Sioux City JROTC program continues to pave the way for student success

SC Journal JROTC
Sioux City Air Force Junior Reserve Officer Training Corps IA-20151 Misty Cadets instructor Lt. Col. Larry Brockshus leads cadets through an academic bowl study session Nov. 3, 2021, at their classrooms in the Sioux City Community School District's Career Academy. Photo courtesy of the Sioux City Journal/Tim Hynds

For more than half a decade, Lt. Col. Larry Brockshus and Chief Master Sgt. Kathy Roby have been tasked with helping to make high school kids around Siouxland into better students, better citizens and better leaders.

Brockshus and Roby, who previously worked together as instructors in Minnesota, oversee the Sioux City Air Force Junior Reserve Officer Training Corps IA-20151 Misty Cadets.
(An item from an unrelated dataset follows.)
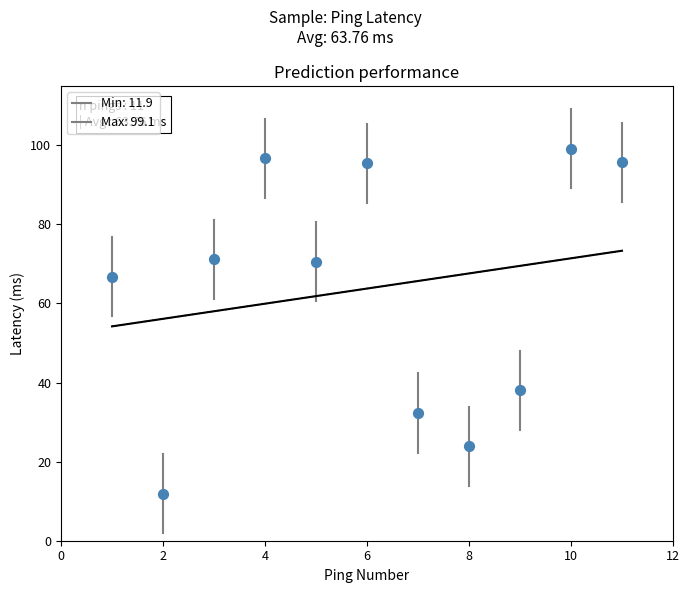

What Y value in the scatter plot is closest to 55?

66.7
The cadets operate within the district’s Career Academy. While there is a focus on the military (the students wear uniforms and do drill practices for competitions), Roby and Brockshus also teach courses on subjects such as: finance, résumé writing and even astronomy.

“I pondered what career I might want to pursue after the Air Force and teaching was always something I was looking at,” Brockshus said.
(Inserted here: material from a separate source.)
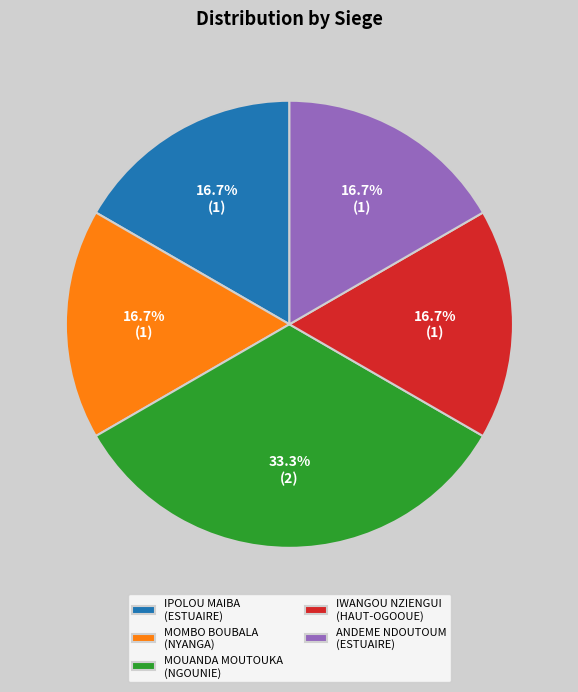

Is there any slice that represents more than half of the pie?

No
According to Roby, she and Brockshus keep a similar schedule to teachers but tend to start back a bit earlier. On top of the teaching and the overseeing practices and going to competitions, Brockshus said they do outreach to the area middle schools and high schools that includes meeting with counselors.

“We do pretty good for recruitment out of the middle schools. We’re usually looking at between 60 and 70 in the middle school,” Roby said. For viability, the program needs to have about 100 recruits. At present, Roby said they’re around 85.

As to who can join, they both said that the requirements aren’t overly strict and demanding: students have to be in high school, they have to wear their uniforms and they have to be within grooming standards.

There aren’t any physical requirement, mental aptitude requirements or stipulations about which schools kids have to be from. Brockshus said that most of the cadets are from the Sioux City Community School District high schools but some hail from Siouxland Christian, Bishop Heelan and Dakota Valley.

Into their 12th year of teaching together, Brockshus and Roby continue to stress the importance of leadership and of preparing for the future.

“I just got an email from a cadet yesterday who said: Since I enrolled in this program, I’ve learned to be a leader,” Roby said. “You have 14 year olds running programs and you just don’t see that in any other place. It’s like a big huge leadership lab.”

Brockshus then said that, despite his and Roby’s decades in the armed forces, they’re happy with any number of things that their students go on to do.

“We’re just trying to help build the skills they need to be successful as adults.”

So every night, Brockshus and Roby are there at 627 Fourth St. in downtown Sioux City working with the kids. Some days the focus is on academic team, some days everyone is planning for Veterans Day ceremonies. Whatever path their kids take, they’re trying to pave the way for success.